I cannot claim that this method has proved totally successful for me thus far. But I have got plenty of experience of the trying-to-keep-a-lid-on approach, as practised by self and as seen in others, and I do see that it is an approach that cannot work.

One cannot inhibit the reptilian faults with a reptilian response (like anger) just as surely as one cannot do an undoing.

Raymond said...


Your connection between mindfulness and remembrance is interesting and I will look forward to learning more about it as your Sanskrit gets better.

I have learned recently that several religions were truthful enough to recognize the necessity of the Reptilian faults as a way to bring us back to remembrance. Sufism, in particular, reminds us that our own devilish thoughts remind us to turn toward God and humble us from arrogance. Similarly, Shohaku Okumura mentions in a newsletter that our own poisonous mind-states allow us to reorient ourselves to practice ie. remembrance, as an anecdote to those faults.

Perhaps the fact that the Reptilian faults continue endlessly ensures that we will have some way to remember to practice endlessly.


Mike Cross said...

Hi Raymond,

In my experience, having lived in Japan for 13 years and having been married to a Japanese for 18 years, there is a strong bias that many Japanese people have towards any kind of doing and against any kind of thinking.

So, in general, when a Japanese Zen Master "reorients" himself to practice, his remembering is liable to be remembering to do something -- like pull in his chin, breathe abdominally, stiffen his spine, or some other kind of fixing.

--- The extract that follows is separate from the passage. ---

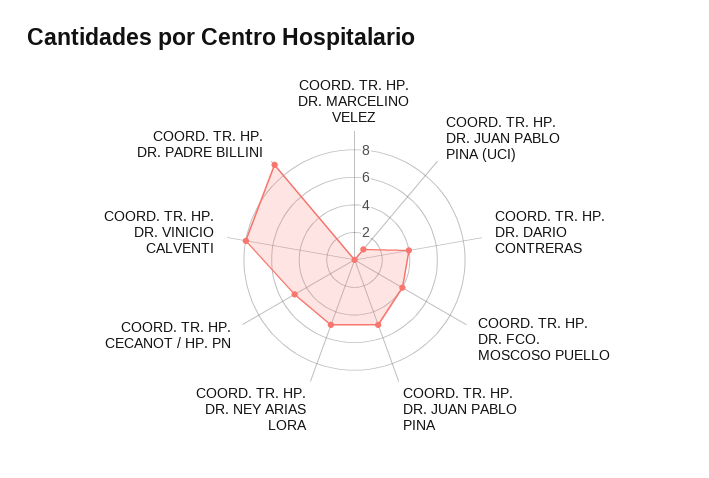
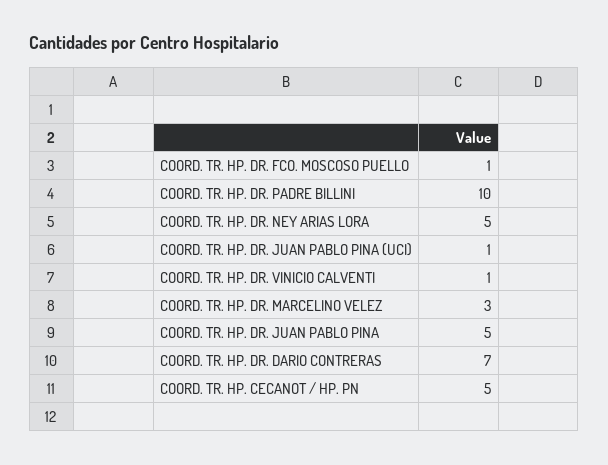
COORD. TR. HP. DR. MARCELINO VELEZ: 0 -> 3
COORD. TR. HP. DR. DARIO CONTRERAS: 4 -> 7
COORD. TR. HP. DR. FCO. MOSCOSO PUELLO: 4 -> 1
COORD. TR. HP. DR. VINICIO CALVENTI: 8 -> 1
COORD. TR. HP. DR. PADRE BILLINI: 9 -> 10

I don't say that Shohaku Okumura is like that, because I have never met him. If he has freed himself from habitual Japanese bias and habitual Japanese prejudice and habitual Japanese cultural arrogance, then very good for him.

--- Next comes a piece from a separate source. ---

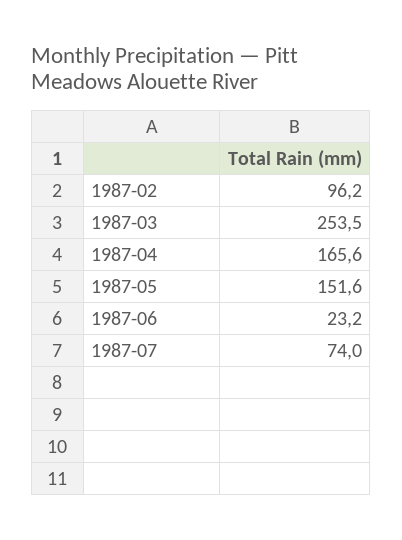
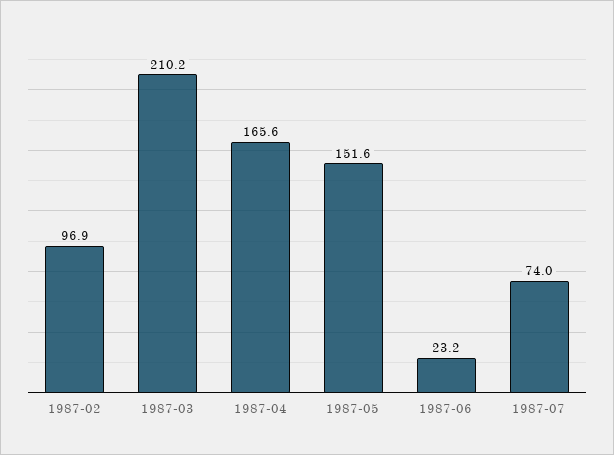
1987-02: 96.2 -> 96.9
1987-03: 253.5 -> 210.2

Forgive me -- but experience has made me very skeptical, or cynical, about all things Japanese.

Raymond said...


Your post is interesting. I guess I can really only speak for myself. My own tendency in reorienting myself back to practice is to seek acceptance of the external and if there is something disagreeable in my experience, to try to find out why I am having difficulty accepting something that "is".

Perhaps my cultural bias is to change my thoughts because I see them as more intimately connected to my own contentment. I think we probably need both mind and body mindfulness, but I believe the Buddha to have taught that mind is foremost. Of course, I am always open for revision if someone presents a more compelling viewpoint.


Mike Cross said...

Oh Raymond, oh Raymond.

Is it possible that your friend you went for dinner with was not simply holding up a mirror?

And now with your intellectual arguments are you not holding up a mirror to me, so that I am confronted again with the fault of prolixity in myself?

My grandma, never known as an intellectual, used to say "There's joy in believing."

But what joy is there is there in the intellectual belief you express -- belief in a view, an opinion?

Ashvaghosha's writings help me to recover the belief that there is an end to the reptilian faults, that there is such a thing as ultimate liberation -- which is like faultless true gold, not fool's gold.

I have no compelling viewpoint to present to you. I have the determination to clarify what Ashvaghosha really meant. For some reason, I really believe in the genuineness of his teaching, which he compared to serviceable gold.

Don't you want to receive a share of that gold for yourself?

Isn't it true that your own views are something utterly different from the desire to get Ashvaghosha's gold for yourself?